> What to work on
In the records below, change every "range" to "interval" and copy out the rest unchanged. Omit the pictures.

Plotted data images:
- Opening Delimiter -

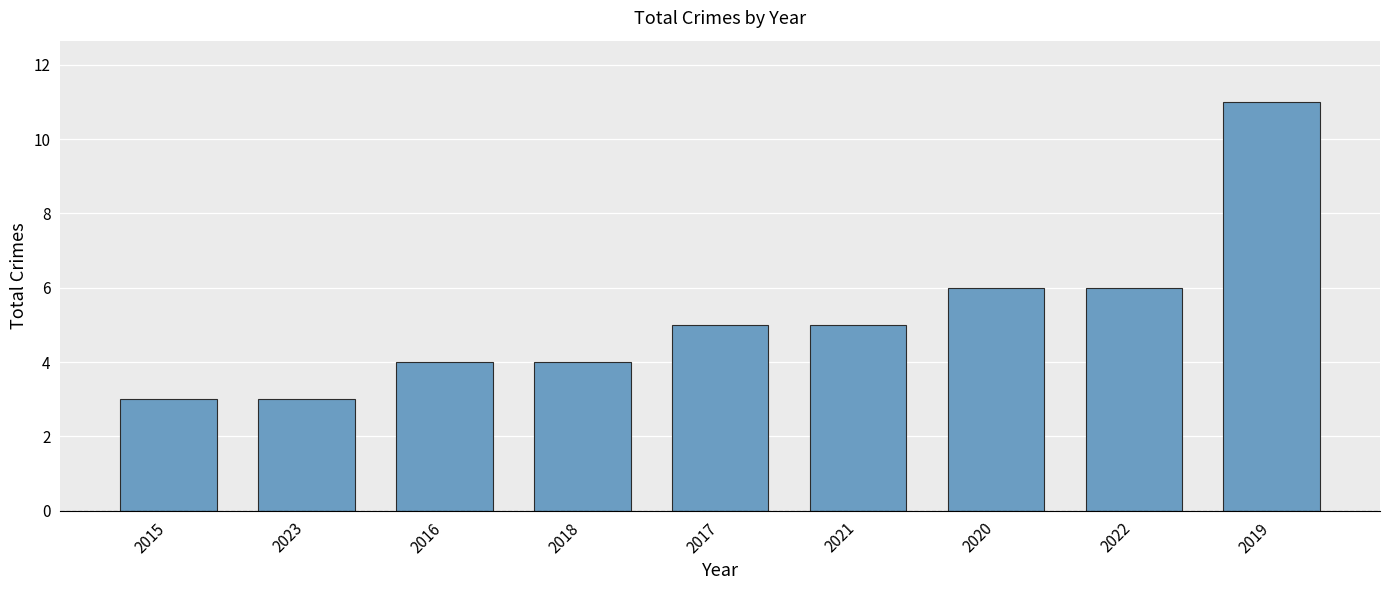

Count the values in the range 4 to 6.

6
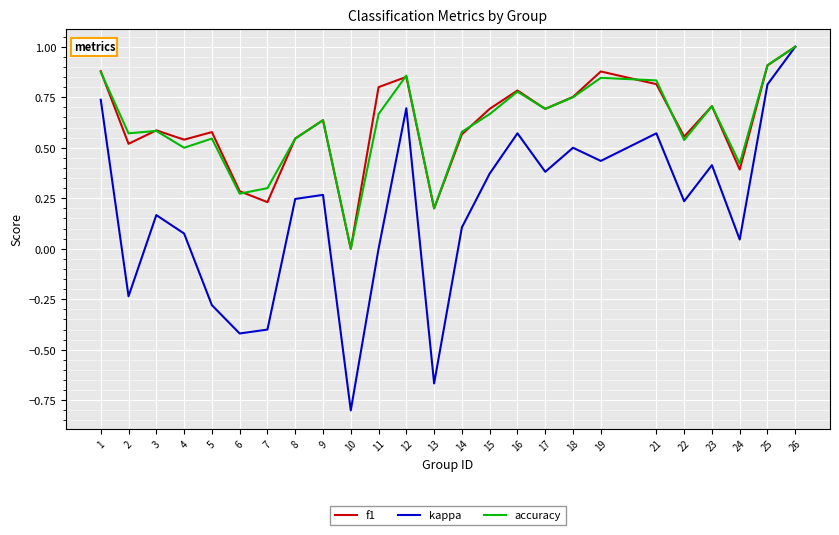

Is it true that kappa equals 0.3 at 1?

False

- Closing Delimiter -

> Output for this exercise
Count the values in the interval 4 to 6.

6

Is it true that kappa equals 0.3 at 1?

False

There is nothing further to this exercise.